─── Records shown ───

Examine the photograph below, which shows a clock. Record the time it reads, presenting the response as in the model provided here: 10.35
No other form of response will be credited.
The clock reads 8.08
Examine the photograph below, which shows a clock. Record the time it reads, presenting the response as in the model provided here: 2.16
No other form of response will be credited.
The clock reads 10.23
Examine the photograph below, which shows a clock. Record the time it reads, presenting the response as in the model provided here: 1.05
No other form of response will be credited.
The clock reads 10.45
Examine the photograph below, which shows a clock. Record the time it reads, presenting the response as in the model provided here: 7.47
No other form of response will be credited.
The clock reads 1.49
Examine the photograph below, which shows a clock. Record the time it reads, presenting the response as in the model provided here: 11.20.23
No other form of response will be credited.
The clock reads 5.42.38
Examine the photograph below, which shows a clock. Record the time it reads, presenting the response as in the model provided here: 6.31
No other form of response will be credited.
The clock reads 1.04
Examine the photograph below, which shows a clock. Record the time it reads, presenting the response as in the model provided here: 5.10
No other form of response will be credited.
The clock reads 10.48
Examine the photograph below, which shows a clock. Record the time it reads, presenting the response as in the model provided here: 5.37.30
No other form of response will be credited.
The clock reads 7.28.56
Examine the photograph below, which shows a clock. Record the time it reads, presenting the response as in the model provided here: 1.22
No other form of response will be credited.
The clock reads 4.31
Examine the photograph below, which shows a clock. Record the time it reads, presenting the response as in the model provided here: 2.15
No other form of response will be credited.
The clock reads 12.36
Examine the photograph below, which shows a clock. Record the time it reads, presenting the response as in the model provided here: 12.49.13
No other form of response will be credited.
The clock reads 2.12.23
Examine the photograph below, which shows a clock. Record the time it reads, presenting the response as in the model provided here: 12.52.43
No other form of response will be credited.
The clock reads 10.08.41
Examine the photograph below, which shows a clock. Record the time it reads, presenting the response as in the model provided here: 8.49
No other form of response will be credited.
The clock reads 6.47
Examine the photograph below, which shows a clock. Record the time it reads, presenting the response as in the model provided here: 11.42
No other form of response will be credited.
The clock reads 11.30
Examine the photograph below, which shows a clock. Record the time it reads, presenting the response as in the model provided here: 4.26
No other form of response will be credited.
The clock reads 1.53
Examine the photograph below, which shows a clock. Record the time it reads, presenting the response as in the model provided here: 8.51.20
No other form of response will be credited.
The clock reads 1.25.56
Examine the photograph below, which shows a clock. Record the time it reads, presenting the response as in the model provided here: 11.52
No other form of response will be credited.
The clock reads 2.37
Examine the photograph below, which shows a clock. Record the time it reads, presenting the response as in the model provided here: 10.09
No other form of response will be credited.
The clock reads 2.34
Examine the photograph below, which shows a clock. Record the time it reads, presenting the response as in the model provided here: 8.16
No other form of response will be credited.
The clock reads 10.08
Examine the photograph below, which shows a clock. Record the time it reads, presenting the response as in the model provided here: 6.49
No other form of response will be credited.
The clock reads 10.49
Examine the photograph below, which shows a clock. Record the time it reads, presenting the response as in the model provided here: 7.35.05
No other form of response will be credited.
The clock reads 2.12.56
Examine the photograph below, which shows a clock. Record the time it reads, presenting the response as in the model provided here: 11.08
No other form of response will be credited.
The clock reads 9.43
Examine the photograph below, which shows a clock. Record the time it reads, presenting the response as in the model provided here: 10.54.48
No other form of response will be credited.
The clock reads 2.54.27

───

### [Task requirements]
Reproduce the rows above, starting at the first row and ending at the line containing "The clock reads 10.45", and swap "credited" for "accepted" while keeping everything else the same. Give only those lines.

### [Correct output]
Examine the photograph below, which shows a clock. Record the time it reads, presenting the response as in the model provided here: 10.35
No other form of response will be accepted.
The clock reads 8.08
Examine the photograph below, which shows a clock. Record the time it reads, presenting the response as in the model provided here: 2.16
No other form of response will be accepted.
The clock reads 10.23
Examine the photograph below, which shows a clock. Record the time it reads, presenting the response as in the model provided here: 1.05
No other form of response will be accepted.
The clock reads 10.45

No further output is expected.